• **PROBLEM REQUIREMENTS**
Look through the data below for the line with "Referred to Committee" and the line with "Sec. 2. R. S., T.", then output those two and all lines in between, exactly as written.

• **RECORDS SUPPLIED**
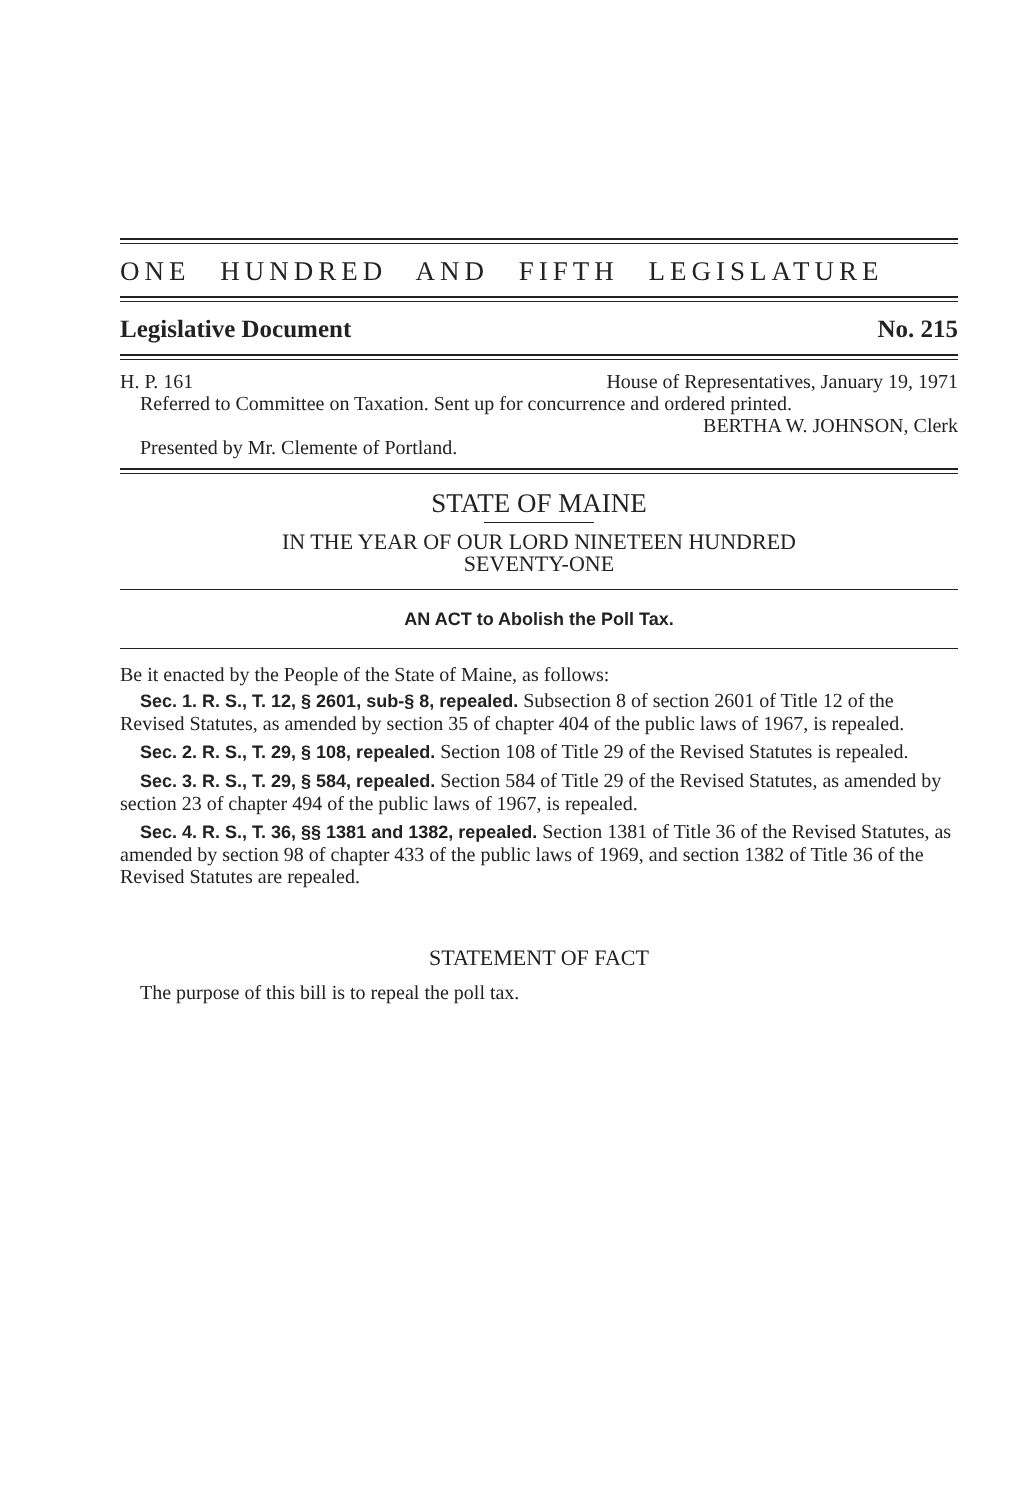ONE HUNDRED AND FIFTH LEGISLATURE
Legislative Document No. 215
H. P. 161 House of Representatives, January 19, 1971
Referred to Committee on Taxation. Sent up for concurrence and ordered printed.
BERTHA W. JOHNSON, Clerk
Presented by Mr. Clemente of Portland.
STATE OF MAINE
IN THE YEAR OF OUR LORD NINETEEN HUNDRED
SEVENTY-ONE
AN ACT to Abolish the Poll Tax.
Be it enacted by the People of the State of Maine, as follows:
Sec. 1. R. S., T. 12, § 2601, sub-§ 8, repealed. Subsection 8 of section 2601 of Title 12 of the Revised Statutes, as amended by section 35 of chapter 404 of the public laws of 1967, is repealed.
Sec. 2. R. S., T. 29, § 108, repealed. Section 108 of Title 29 of the Revised Statutes is repealed.
Sec. 3. R. S., T. 29, § 584, repealed. Section 584 of Title 29 of the Revised Statutes, as amended by section 23 of chapter 494 of the public laws of 1967, is repealed.
Sec. 4. R. S., T. 36, §§ 1381 and 1382, repealed. Section 1381 of Title 36 of the Revised Statutes, as amended by section 98 of chapter 433 of the public laws of 1969, and section 1382 of Title 36 of the Revised Statutes are repealed.
STATEMENT OF FACT
The purpose of this bill is to repeal the poll tax.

• **SOLUTION TO THE EXERCISE**
Referred to Committee on Taxation. Sent up for concurrence and ordered printed.
BERTHA W. JOHNSON, Clerk
Presented by Mr. Clemente of Portland.
STATE OF MAINE
IN THE YEAR OF OUR LORD NINETEEN HUNDRED
SEVENTY-ONE
AN ACT to Abolish the Poll Tax.
Be it enacted by the People of the State of Maine, as follows:
Sec. 1. R. S., T. 12, § 2601, sub-§ 8, repealed. Subsection 8 of section 2601 of Title 12 of the Revised Statutes, as amended by section 35 of chapter 404 of the public laws of 1967, is repealed.
Sec. 2. R. S., T. 29, § 108, repealed. Section 108 of Title 29 of the Revised Statutes is repealed.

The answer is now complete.